DIRECTIONS FOR THIS TASK> In the copy, keep every word of the data below and none of its pictures.

AVAILABLE RECORDS>
****************************************

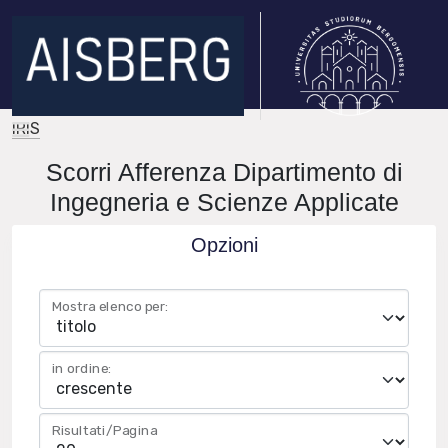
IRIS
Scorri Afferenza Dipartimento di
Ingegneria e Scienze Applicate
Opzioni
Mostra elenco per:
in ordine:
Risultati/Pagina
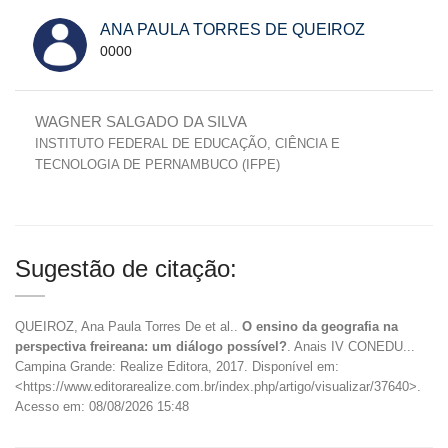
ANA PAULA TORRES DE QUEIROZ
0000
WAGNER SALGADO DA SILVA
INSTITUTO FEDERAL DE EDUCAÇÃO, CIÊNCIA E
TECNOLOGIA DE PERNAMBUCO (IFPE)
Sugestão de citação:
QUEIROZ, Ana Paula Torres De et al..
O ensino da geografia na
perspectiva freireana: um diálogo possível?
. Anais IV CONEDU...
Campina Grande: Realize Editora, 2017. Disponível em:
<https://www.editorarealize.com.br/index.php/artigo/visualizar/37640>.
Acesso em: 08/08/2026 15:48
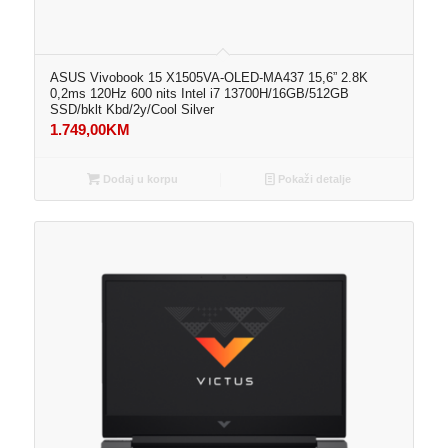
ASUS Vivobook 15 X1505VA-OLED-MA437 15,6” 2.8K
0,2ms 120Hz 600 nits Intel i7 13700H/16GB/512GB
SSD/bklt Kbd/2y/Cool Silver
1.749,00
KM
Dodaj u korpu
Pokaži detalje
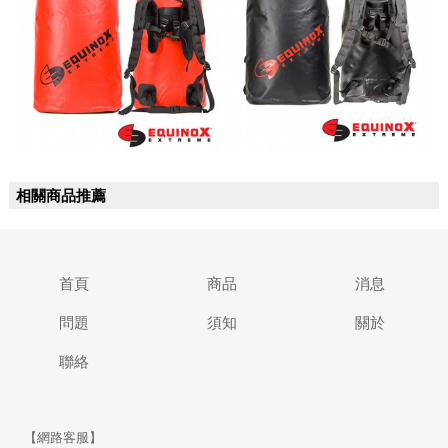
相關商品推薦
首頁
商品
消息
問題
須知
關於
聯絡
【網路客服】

****************************************

REPLY>
IRIS
Scorri Afferenza Dipartimento di
Ingegneria e Scienze Applicate
Opzioni
Mostra elenco per:
in ordine:
Risultati/Pagina
ANA PAULA TORRES DE QUEIROZ
0000
WAGNER SALGADO DA SILVA
INSTITUTO FEDERAL DE EDUCAÇÃO, CIÊNCIA E
TECNOLOGIA DE PERNAMBUCO (IFPE)
Sugestão de citação:
QUEIROZ, Ana Paula Torres De et al..
O ensino da geografia na
perspectiva freireana: um diálogo possível?
. Anais IV CONEDU...
Campina Grande: Realize Editora, 2017. Disponível em:
<https://www.editorarealize.com.br/index.php/artigo/visualizar/37640>.
Acesso em: 08/08/2026 15:48
ASUS Vivobook 15 X1505VA-OLED-MA437 15,6” 2.8K
0,2ms 120Hz 600 nits Intel i7 13700H/16GB/512GB
SSD/bklt Kbd/2y/Cool Silver
1.749,00
KM
Dodaj u korpu
Pokaži detalje
相關商品推薦
首頁
商品
消息
問題
須知
關於
聯絡
【網路客服】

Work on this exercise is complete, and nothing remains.